正林が医療機器産業に飛び込んだのは12年前。新卒で入行した三菱UFJ銀行を退職し、兄とともに脳梗塞治療用のステント開発を手がけるBiomedical Solutionsを創業した。だが、資金調達は困難を極めた。当時はステントといえば心筋梗塞の治療が一般的で、脳梗塞への応用は未知の領域。「事業のリスクや将来性を誰も評価できなかったのです。投資ファンドやVCにも相手にされず、最後に頼った政府の補助金で首の皮一枚つながりました。あの補助金がなければ、我々は今、日本にいなかったと思います」。
この資金を元手に、兄弟は心臓などから飛んだ血栓が脳血管を詰まらせる「心原性脳梗塞」を治療するためのデバイスを開発。国が定める医療機器のクラス分類で最も審査の厳しい「クラスIV(高度管理医療機器)」の承認を取得した。これは、脳血管疾患の領域では史上初の快挙だった。その後、医療機器大手のテルモと独占販売契約を結び、現在も多くの患者を救っている。

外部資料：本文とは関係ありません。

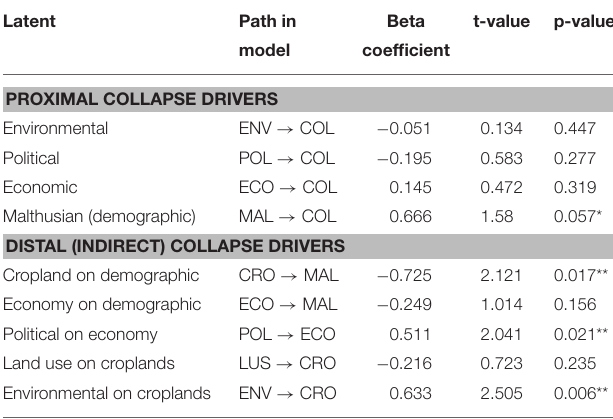
TABLE 2 | Structural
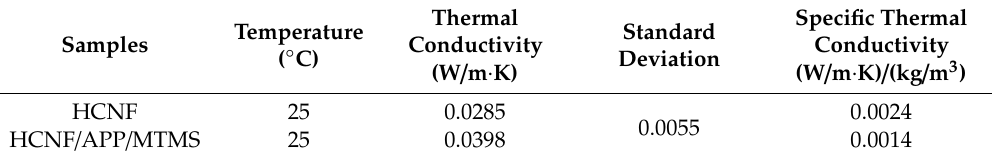
Table 4. The thermal conductivity of HCNF, and HCNF / APP / MTMS aerogels.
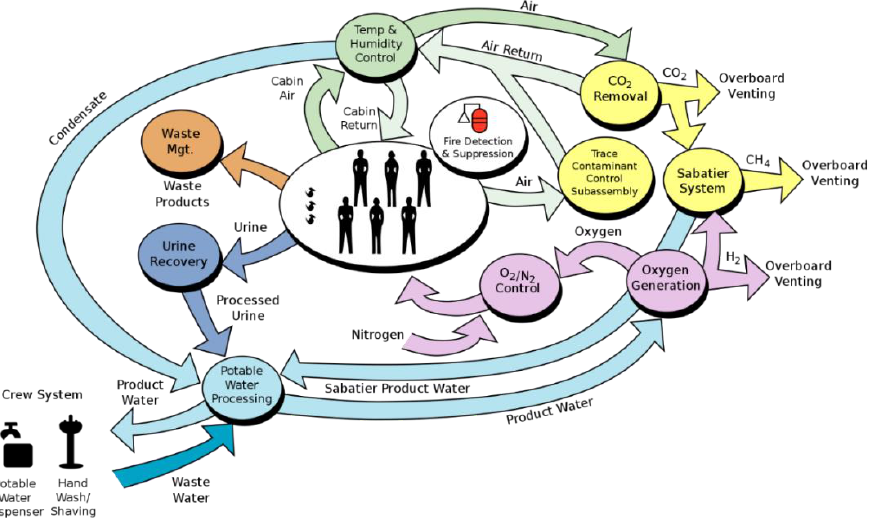
Figure 9. Environmental Control and Life Support Systems of the ISS [130]. Credit: NASA.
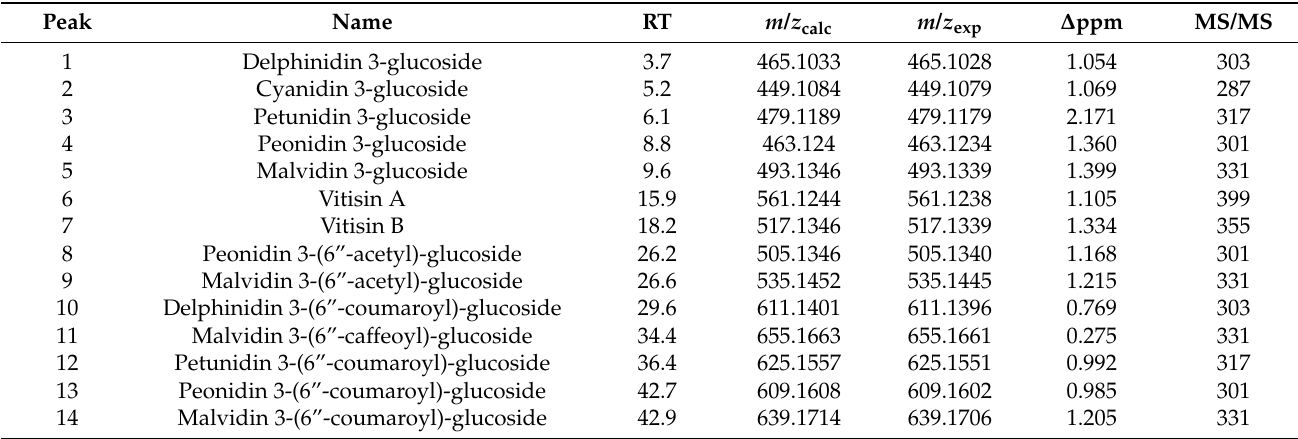
Table 6. LC-ESI-(+)-MS identification (positive ion mode) of the EtOH-H 2 O extract constituents. The peak numbers refer to those shown in Figure 5.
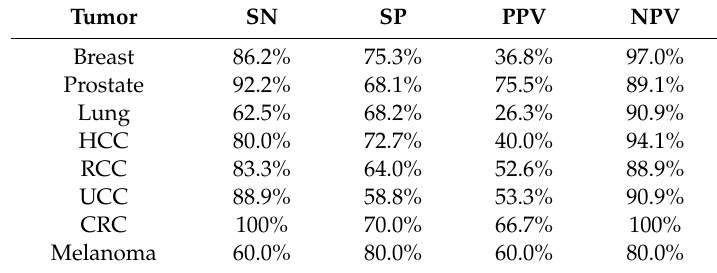
Table 2. Performance of the BSI as a diagnostic test for bone metastases. Descriptive statistical parameters refer to the decision-making when zero / non-zero BSI is used to distinguish between M0 and M1. A BSI larger than zero indicates osseous involvement according to its actual definition.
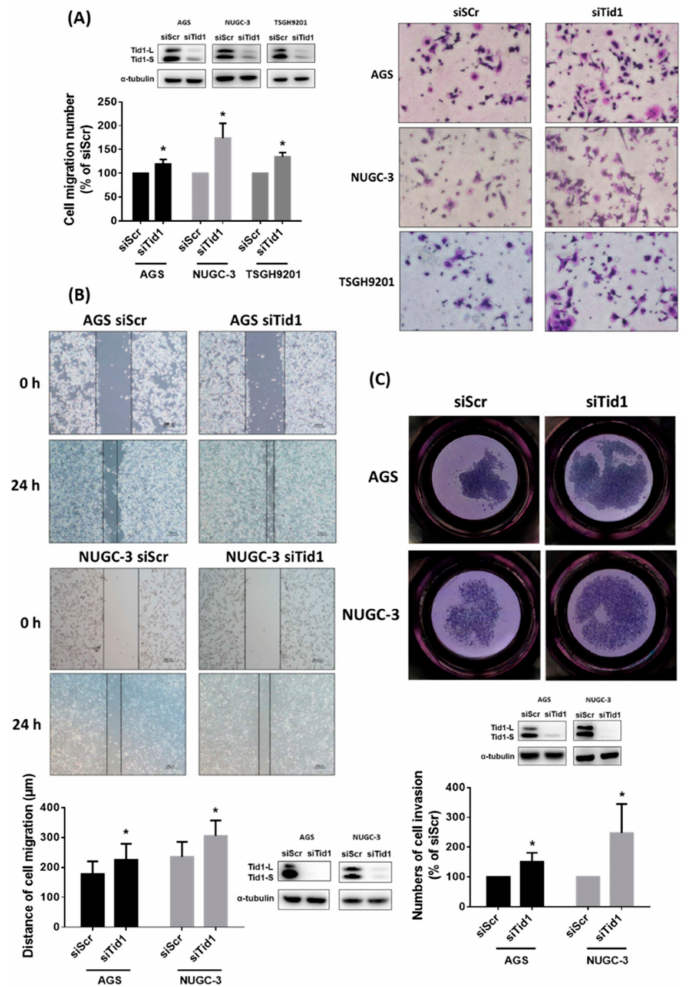
Figure3. EffectofTid1knockdownoncellmigrationandinvasionofgastriccancercells. ( A , B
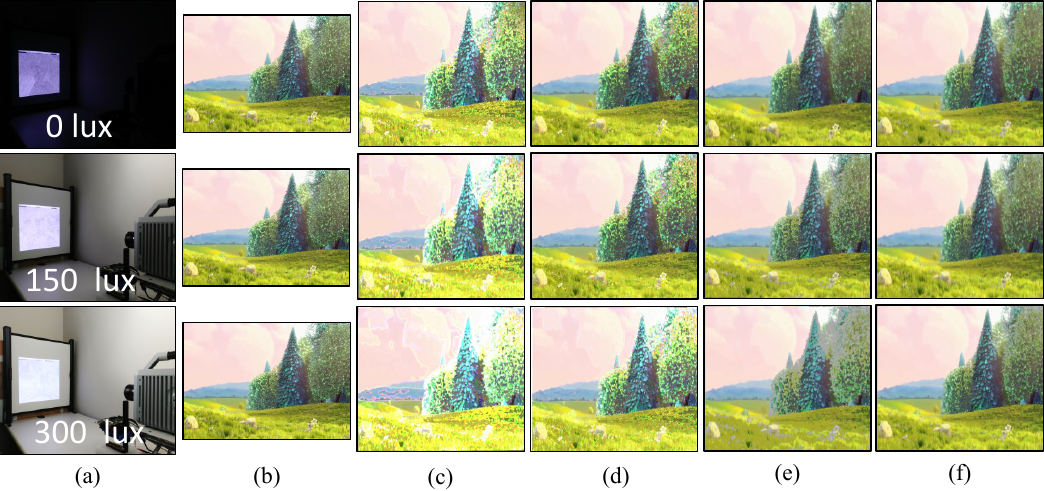
Figure 15. Plain background: ( a ) experiment scene at different illuminance levels; ( b ) 1920 × 1080 input images; ( c ) 510 × 459 images reconstructed using pure-binary-code without background subtraction; ( d ) 510 × 459 reconstructed images with pure-binary-code with background subtraction; ( e ) 510 × 459 reconstructed images using gray-code without background subtraction; and ( f ) 510 × 459 reconstructed images using gray-code with background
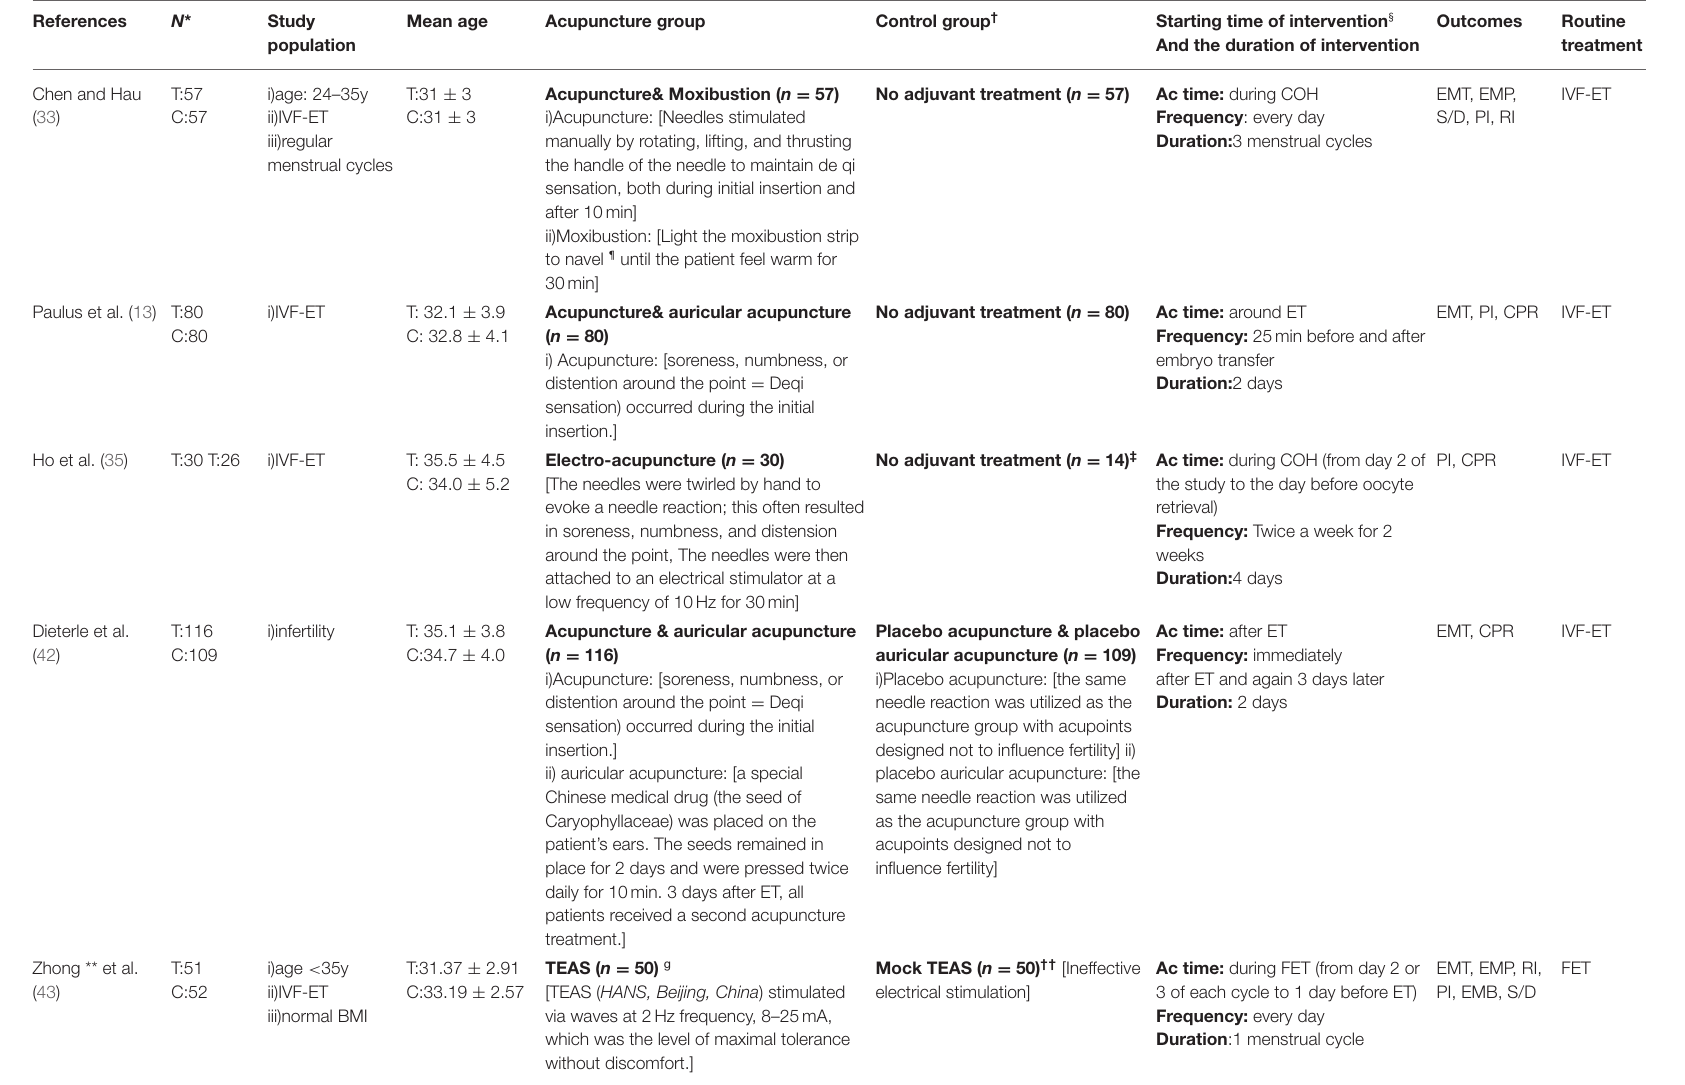
TABLE 1 | Characteristics of included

N.B.Medicalは正林にとって3回目の起業だ。正林は遠からずこの医療機器業界でパラダイムシフトが起こると予測する。「開発工程である非臨床試験、動物実験や臨床試験の一部が、コンピューターシミュレーションによって代替される時代がやってきます。そしてその時こそ、我々の強みである『デジタルツイン』の開発プロセスが真価を発揮すると思っています」
正林和也◎慶應義塾大学卒。三菱UFJ銀行を経てPh.D.の兄と医療機器ベンチャーを創業し、国産初のクラスIV脳梗塞治療機器を開発、M&Aを達成。UCLA、産業技術総合研究所など国内外の研究機関と連携しN.B. Medicalを創業。